EXERCISE:
Reproduce the entries below word for word, from their first line through the line that contains "0.007919, 0.998921, -0.058784]]", with both of those lines included.

DATASET RECORDS:
--------------------
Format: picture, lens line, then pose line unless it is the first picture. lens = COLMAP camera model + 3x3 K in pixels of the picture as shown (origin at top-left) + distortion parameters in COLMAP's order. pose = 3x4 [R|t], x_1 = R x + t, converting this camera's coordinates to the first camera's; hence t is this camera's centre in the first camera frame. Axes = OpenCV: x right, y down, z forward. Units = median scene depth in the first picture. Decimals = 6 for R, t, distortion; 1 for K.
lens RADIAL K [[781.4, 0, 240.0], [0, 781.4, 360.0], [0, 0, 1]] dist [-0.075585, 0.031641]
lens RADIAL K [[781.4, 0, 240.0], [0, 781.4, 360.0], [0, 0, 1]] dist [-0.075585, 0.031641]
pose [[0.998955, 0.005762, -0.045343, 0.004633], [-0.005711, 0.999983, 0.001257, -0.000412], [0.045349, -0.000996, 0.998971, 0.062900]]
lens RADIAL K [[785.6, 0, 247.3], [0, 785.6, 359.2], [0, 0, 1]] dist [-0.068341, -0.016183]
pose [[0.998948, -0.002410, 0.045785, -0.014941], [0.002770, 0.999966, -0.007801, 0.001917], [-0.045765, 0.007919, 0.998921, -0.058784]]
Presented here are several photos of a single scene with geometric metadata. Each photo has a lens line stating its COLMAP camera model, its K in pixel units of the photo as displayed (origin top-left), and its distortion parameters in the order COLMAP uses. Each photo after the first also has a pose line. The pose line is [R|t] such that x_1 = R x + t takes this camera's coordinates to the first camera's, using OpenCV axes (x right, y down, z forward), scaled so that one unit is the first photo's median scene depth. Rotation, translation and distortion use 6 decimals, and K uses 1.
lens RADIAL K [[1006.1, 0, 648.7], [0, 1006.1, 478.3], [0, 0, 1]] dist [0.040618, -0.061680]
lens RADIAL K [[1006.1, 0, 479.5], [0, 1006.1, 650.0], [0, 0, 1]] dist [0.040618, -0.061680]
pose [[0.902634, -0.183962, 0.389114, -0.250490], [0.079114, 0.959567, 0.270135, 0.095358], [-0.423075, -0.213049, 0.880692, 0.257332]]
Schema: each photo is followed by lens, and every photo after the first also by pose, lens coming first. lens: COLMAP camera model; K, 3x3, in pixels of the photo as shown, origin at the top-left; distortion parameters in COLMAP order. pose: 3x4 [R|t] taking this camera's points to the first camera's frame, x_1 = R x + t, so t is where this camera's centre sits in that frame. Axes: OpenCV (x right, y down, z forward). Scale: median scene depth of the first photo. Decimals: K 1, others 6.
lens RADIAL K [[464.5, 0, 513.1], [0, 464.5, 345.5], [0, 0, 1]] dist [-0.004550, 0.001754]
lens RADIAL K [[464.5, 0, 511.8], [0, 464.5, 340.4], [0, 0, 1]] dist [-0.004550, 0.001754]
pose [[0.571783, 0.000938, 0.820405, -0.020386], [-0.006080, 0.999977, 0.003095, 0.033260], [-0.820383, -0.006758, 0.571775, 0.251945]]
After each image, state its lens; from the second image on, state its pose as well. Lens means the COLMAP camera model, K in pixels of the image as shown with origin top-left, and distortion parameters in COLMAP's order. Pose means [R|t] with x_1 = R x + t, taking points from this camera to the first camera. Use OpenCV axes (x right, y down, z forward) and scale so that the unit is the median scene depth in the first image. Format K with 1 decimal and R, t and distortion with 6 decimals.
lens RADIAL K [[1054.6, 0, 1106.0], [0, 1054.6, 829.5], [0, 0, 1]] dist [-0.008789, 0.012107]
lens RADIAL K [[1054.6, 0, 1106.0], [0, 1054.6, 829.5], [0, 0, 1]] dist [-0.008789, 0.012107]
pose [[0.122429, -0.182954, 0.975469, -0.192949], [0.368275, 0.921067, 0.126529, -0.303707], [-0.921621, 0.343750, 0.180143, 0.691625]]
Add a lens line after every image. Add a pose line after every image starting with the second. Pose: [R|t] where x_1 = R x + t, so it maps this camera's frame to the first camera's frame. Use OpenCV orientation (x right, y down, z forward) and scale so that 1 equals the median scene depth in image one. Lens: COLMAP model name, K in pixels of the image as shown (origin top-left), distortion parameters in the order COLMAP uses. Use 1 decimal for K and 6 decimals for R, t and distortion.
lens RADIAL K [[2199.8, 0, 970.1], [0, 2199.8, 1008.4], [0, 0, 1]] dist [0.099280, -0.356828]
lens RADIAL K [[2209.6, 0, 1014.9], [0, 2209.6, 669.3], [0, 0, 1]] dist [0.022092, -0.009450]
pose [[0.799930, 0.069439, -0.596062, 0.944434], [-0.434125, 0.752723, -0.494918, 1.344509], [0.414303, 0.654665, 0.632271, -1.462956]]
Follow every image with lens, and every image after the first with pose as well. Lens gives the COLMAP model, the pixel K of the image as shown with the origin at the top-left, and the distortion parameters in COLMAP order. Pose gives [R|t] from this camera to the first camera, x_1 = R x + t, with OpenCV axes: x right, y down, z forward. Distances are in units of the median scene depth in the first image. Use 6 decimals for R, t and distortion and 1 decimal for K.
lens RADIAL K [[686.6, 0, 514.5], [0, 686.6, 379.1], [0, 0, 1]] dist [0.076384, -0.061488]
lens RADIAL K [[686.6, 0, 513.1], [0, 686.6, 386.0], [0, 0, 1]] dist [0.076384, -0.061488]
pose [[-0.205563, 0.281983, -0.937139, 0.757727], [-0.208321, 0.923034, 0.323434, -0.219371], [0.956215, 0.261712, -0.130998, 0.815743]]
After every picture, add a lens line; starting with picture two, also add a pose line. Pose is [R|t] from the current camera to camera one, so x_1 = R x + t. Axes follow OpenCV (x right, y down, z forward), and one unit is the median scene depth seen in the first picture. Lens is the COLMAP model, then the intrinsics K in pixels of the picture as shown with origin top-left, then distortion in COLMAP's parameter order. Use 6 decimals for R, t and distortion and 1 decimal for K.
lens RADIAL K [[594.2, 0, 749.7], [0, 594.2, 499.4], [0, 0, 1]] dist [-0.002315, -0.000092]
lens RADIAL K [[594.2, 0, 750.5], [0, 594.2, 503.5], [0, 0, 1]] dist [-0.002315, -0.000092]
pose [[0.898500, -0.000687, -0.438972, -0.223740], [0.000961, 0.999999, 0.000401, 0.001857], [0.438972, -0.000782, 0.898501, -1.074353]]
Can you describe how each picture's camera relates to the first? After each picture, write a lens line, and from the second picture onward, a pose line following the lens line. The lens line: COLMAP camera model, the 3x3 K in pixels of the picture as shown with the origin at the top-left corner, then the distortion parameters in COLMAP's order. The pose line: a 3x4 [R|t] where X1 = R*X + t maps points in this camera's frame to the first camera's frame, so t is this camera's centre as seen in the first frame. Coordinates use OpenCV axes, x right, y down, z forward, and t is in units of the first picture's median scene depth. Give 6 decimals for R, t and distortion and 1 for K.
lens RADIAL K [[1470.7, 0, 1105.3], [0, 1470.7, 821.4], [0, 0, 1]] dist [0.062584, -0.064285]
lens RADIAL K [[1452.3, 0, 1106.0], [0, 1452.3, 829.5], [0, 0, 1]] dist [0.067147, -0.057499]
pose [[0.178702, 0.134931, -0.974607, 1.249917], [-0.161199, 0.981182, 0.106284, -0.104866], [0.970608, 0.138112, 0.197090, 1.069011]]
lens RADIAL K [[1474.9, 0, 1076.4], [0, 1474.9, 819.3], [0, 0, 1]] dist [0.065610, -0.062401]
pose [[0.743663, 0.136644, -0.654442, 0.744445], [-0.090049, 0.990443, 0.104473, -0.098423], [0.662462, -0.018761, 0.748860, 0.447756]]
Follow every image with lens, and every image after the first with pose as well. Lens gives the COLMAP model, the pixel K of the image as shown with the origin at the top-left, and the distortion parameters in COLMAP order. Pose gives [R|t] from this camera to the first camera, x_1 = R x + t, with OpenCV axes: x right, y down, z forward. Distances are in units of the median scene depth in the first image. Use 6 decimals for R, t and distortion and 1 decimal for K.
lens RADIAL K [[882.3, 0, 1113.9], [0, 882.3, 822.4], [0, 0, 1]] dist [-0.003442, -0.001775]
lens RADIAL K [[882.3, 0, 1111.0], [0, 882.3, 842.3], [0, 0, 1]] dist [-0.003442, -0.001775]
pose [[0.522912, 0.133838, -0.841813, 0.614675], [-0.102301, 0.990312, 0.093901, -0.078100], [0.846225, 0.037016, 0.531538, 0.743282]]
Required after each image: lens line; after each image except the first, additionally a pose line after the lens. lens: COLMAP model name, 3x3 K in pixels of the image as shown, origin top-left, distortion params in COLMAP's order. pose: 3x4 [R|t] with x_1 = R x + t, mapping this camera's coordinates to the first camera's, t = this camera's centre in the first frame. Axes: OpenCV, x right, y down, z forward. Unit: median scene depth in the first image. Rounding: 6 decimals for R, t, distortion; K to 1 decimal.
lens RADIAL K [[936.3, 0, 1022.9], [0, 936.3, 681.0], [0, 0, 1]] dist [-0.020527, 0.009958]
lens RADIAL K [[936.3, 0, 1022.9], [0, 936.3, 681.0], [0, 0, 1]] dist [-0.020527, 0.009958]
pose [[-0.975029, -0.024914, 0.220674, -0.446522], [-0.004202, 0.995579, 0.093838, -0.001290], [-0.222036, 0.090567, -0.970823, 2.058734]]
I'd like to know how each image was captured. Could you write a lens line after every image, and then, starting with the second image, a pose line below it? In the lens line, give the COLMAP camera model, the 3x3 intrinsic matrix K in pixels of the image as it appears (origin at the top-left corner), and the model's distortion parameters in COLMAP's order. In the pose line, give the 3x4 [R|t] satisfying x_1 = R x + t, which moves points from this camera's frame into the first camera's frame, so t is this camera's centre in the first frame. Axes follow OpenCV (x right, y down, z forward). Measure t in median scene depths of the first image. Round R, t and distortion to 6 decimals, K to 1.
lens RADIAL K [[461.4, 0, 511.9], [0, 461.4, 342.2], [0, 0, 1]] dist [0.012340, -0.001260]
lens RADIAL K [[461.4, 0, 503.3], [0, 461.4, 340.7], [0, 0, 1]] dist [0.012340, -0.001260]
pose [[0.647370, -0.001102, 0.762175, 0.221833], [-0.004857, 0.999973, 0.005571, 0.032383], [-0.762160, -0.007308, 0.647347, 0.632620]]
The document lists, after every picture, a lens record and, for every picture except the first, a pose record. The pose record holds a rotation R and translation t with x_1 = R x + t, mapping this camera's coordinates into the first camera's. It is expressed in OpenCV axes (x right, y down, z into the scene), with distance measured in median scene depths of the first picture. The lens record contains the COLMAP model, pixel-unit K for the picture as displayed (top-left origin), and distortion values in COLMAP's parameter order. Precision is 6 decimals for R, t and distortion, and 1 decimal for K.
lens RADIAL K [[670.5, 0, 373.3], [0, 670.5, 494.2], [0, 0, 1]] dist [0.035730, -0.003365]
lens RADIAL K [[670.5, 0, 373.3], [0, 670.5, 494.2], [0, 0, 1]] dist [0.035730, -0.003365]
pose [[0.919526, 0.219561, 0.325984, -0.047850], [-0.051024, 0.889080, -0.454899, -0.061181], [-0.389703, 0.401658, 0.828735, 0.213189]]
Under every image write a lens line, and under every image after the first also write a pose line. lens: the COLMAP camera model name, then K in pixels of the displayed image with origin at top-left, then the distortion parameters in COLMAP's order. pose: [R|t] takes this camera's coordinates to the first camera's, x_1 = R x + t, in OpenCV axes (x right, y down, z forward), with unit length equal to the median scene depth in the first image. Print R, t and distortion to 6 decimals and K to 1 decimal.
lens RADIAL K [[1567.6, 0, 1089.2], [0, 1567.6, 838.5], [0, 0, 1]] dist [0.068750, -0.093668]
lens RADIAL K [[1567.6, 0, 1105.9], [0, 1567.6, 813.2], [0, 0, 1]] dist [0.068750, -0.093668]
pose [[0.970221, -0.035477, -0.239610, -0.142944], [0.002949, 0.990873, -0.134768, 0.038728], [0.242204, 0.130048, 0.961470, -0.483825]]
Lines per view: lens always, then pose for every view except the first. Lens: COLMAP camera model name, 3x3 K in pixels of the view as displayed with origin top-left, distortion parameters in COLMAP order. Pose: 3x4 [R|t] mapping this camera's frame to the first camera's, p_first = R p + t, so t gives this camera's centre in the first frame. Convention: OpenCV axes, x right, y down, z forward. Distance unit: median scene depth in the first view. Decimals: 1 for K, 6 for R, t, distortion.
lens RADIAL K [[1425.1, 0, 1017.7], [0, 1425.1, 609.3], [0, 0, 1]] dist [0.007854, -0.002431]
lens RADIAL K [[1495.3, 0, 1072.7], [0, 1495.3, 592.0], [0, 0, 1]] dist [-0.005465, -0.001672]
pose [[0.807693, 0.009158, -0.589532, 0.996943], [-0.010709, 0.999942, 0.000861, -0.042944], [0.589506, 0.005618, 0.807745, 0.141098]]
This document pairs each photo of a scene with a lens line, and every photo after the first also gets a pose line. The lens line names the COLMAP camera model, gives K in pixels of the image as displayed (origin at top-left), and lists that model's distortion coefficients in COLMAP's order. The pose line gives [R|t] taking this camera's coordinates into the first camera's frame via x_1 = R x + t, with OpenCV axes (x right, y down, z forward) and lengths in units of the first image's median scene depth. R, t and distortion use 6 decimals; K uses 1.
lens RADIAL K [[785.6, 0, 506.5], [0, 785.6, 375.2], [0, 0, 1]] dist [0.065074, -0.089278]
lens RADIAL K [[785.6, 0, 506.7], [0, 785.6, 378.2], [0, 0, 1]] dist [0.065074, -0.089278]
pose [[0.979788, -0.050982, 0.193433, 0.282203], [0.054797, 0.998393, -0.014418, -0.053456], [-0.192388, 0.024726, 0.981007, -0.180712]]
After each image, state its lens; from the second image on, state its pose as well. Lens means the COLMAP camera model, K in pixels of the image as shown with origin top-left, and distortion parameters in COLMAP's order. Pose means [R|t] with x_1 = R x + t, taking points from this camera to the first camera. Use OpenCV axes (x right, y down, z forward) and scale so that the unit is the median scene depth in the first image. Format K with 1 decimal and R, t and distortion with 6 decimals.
--------------------
EXERCISE SOLUTION:
Format: picture, lens line, then pose line unless it is the first picture. lens = COLMAP camera model + 3x3 K in pixels of the picture as shown (origin at top-left) + distortion parameters in COLMAP's order. pose = 3x4 [R|t], x_1 = R x + t, converting this camera's coordinates to the first camera's; hence t is this camera's centre in the first camera frame. Axes = OpenCV: x right, y down, z forward. Units = median scene depth in the first picture. Decimals = 6 for R, t, distortion; 1 for K.
lens RADIAL K [[781.4, 0, 240.0], [0, 781.4, 360.0], [0, 0, 1]] dist [-0.075585, 0.031641]
lens RADIAL K [[781.4, 0, 240.0], [0, 781.4, 360.0], [0, 0, 1]] dist [-0.075585, 0.031641]
pose [[0.998955, 0.005762, -0.045343, 0.004633], [-0.005711, 0.999983, 0.001257, -0.000412], [0.045349, -0.000996, 0.998971, 0.062900]]
lens RADIAL K [[785.6, 0, 247.3], [0, 785.6, 359.2], [0, 0, 1]] dist [-0.068341, -0.016183]
pose [[0.998948, -0.002410, 0.045785, -0.014941], [0.002770, 0.999966, -0.007801, 0.001917], [-0.045765, 0.007919, 0.998921, -0.058784]]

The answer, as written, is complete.